The cycles of chemotherapy [in CheckMate-9LA] were given once every 3 weeks, so there is 3 weeks off in between cycles 1 and 2. No red flags were reported, and no added toxicities were observed beyond what we already knew [to be common] from nivolumab and ipilimumab, which is important to emphasize.
Several studies are coming up. One phase 3 study is looking at another checkpoint inhibitor called sintilimab [Tyvyt], [which] seems to be effective. The caveat is that we are waiting for the OS data [with this approach]. This study was done in the first-line treatment of [patients with] stage IV lung cancer. Cemiplimab-rwlc [Libtayo] is another checkpoint inhibitor [of interest]. The agent showcased] strikingly positive results, with a long-term median OS [observed in] patients with a PD-L1 expression above 50%.

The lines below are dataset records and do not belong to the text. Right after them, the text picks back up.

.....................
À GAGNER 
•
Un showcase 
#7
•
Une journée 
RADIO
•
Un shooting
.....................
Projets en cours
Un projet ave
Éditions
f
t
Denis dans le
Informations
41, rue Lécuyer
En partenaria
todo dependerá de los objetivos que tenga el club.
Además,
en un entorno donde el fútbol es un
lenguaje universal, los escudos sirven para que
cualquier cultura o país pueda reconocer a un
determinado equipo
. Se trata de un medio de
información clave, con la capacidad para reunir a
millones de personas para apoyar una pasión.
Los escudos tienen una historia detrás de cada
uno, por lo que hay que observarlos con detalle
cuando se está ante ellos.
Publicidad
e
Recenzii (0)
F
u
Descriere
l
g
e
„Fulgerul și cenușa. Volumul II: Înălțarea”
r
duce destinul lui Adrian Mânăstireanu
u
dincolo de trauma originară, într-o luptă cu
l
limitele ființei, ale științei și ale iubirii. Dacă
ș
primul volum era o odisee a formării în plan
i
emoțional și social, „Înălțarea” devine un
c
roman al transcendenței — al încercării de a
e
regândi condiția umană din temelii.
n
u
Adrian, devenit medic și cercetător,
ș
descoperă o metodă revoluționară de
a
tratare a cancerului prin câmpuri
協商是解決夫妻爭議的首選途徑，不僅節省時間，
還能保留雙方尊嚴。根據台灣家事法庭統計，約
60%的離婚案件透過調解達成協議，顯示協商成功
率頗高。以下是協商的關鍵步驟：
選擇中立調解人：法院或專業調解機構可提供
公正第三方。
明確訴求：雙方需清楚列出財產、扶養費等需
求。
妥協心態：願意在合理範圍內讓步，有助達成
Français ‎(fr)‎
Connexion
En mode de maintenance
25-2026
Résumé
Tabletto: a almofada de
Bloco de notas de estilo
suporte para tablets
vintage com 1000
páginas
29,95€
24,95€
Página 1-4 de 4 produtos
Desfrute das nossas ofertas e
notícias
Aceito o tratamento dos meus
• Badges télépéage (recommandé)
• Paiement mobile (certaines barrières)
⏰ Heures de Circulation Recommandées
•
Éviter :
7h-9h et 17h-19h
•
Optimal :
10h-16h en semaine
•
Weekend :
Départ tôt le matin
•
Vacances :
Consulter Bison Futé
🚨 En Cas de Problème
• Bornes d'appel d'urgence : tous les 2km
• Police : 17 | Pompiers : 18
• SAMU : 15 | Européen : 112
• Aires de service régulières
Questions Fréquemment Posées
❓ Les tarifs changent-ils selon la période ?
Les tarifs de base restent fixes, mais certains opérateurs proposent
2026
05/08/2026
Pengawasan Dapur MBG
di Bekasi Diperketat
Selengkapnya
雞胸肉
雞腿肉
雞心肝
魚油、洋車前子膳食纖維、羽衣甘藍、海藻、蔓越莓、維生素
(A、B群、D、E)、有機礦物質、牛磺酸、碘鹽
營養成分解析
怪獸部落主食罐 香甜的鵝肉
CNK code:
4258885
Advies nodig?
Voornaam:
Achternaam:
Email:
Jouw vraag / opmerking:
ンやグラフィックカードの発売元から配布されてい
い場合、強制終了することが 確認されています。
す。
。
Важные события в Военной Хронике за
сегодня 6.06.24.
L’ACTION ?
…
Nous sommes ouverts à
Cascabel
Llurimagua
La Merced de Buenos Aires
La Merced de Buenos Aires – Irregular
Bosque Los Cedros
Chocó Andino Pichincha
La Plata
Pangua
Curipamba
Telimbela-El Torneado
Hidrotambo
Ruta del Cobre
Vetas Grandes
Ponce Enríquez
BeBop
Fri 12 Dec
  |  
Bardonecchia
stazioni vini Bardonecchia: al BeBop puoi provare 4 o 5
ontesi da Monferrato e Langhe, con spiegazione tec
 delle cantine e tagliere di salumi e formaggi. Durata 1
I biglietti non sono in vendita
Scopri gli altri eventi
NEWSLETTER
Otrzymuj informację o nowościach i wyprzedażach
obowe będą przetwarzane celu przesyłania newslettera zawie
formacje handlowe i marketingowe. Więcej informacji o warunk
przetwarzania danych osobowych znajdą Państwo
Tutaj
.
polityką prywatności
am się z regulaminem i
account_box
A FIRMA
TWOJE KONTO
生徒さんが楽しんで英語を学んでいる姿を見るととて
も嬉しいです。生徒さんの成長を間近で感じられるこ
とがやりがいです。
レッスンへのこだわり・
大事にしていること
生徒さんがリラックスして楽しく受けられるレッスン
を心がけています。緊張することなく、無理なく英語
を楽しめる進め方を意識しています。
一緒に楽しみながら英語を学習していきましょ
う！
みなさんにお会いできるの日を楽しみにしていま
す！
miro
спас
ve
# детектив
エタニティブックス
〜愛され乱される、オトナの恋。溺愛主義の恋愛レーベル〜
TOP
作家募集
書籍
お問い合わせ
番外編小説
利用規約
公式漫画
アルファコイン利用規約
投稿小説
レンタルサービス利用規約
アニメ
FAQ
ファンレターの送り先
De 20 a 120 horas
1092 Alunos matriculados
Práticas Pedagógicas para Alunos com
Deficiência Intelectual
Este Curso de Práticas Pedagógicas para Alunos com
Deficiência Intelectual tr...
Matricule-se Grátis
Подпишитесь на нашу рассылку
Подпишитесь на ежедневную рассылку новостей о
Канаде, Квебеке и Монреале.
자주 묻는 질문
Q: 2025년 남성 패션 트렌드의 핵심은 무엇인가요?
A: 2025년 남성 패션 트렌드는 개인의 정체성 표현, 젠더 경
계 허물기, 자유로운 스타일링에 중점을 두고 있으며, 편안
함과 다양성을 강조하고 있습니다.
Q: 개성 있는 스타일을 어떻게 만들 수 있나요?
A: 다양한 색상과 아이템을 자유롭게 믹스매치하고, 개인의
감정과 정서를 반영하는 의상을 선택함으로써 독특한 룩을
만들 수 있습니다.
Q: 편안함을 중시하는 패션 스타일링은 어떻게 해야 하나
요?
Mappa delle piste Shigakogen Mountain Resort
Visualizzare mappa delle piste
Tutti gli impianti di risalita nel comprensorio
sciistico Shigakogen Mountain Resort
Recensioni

What is more important is what we are doing in this space when a patient [progresses] on up-front immunotherapy. What we are doing now is looking to use, perhaps, another checkpoint inhibitor in combination with another pathway to overcome the resistance of the tumor to immunotherapy.
Editor’s Note: This interview was conducted prior to the February 22, 2021 FDA approval of cemiplimab for use in the frontline treatment of patients with advanced NSCLC with a PD-L1 expression level of 50% or higher.